-- Information supplied follows --

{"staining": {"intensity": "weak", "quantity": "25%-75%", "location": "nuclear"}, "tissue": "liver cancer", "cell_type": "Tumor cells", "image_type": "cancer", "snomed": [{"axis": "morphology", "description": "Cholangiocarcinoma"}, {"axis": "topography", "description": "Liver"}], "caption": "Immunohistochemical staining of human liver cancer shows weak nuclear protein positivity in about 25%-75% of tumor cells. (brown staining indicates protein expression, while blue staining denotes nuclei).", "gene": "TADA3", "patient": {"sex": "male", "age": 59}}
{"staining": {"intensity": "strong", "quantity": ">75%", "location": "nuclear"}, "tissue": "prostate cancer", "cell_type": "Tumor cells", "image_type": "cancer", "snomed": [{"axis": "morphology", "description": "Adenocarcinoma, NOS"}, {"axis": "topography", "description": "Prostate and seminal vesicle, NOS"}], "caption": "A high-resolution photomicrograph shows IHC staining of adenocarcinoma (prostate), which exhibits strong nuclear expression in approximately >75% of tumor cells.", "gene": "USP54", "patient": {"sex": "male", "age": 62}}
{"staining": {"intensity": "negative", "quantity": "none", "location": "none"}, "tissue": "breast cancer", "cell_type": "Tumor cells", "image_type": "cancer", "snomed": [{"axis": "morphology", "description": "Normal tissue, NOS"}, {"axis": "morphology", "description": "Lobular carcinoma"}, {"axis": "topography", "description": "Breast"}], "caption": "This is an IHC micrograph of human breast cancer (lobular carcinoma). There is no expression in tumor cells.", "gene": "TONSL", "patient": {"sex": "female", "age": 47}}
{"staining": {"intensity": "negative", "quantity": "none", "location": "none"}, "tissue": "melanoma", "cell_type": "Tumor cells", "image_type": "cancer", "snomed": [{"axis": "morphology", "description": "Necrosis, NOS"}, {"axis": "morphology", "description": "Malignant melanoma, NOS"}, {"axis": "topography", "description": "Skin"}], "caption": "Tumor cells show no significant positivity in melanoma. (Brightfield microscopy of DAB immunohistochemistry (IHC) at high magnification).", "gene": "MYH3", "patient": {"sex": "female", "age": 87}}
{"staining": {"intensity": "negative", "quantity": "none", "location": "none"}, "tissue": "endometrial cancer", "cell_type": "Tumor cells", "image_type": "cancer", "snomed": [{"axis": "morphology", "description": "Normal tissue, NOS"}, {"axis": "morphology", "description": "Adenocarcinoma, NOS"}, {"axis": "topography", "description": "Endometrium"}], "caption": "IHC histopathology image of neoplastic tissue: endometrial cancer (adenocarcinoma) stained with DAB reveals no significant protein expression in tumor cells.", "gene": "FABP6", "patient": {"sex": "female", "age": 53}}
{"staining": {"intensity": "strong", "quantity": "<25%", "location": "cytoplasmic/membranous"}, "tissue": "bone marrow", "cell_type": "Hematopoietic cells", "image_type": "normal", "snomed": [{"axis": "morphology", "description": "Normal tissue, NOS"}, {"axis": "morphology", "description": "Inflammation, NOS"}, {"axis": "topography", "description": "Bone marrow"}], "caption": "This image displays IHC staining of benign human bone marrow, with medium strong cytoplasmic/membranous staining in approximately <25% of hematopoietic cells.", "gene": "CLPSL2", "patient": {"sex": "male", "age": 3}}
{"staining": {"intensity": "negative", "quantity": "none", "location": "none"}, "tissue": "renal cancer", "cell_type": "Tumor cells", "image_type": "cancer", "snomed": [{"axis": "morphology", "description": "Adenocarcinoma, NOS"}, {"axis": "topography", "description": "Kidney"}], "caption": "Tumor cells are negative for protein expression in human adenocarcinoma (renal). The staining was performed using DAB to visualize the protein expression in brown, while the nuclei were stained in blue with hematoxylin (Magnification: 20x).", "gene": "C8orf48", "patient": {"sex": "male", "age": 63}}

-- Information supplied concluded --

** What is expected **
Repeat the records above line by line, from the first line through the line that contains "an IHC micrograph".

** Written reply **
{"staining": {"intensity": "weak", "quantity": "25%-75%", "location": "nuclear"}, "tissue": "liver cancer", "cell_type": "Tumor cells", "image_type": "cancer", "snomed": [{"axis": "morphology", "description": "Cholangiocarcinoma"}, {"axis": "topography", "description": "Liver"}], "caption": "Immunohistochemical staining of human liver cancer shows weak nuclear protein positivity in about 25%-75% of tumor cells. (brown staining indicates protein expression, while blue staining denotes nuclei).", "gene": "TADA3", "patient": {"sex": "male", "age": 59}}
{"staining": {"intensity": "strong", "quantity": ">75%", "location": "nuclear"}, "tissue": "prostate cancer", "cell_type": "Tumor cells", "image_type": "cancer", "snomed": [{"axis": "morphology", "description": "Adenocarcinoma, NOS"}, {"axis": "topography", "description": "Prostate and seminal vesicle, NOS"}], "caption": "A high-resolution photomicrograph shows IHC staining of adenocarcinoma (prostate), which exhibits strong nuclear expression in approximately >75% of tumor cells.", "gene": "USP54", "patient": {"sex": "male", "age": 62}}
{"staining": {"intensity": "negative", "quantity": "none", "location": "none"}, "tissue": "breast cancer", "cell_type": "Tumor cells", "image_type": "cancer", "snomed": [{"axis": "morphology", "description": "Normal tissue, NOS"}, {"axis": "morphology", "description": "Lobular carcinoma"}, {"axis": "topography", "description": "Breast"}], "caption": "This is an IHC micrograph of human breast cancer (lobular carcinoma). There is no expression in tumor cells.", "gene": "TONSL", "patient": {"sex": "female", "age": 47}}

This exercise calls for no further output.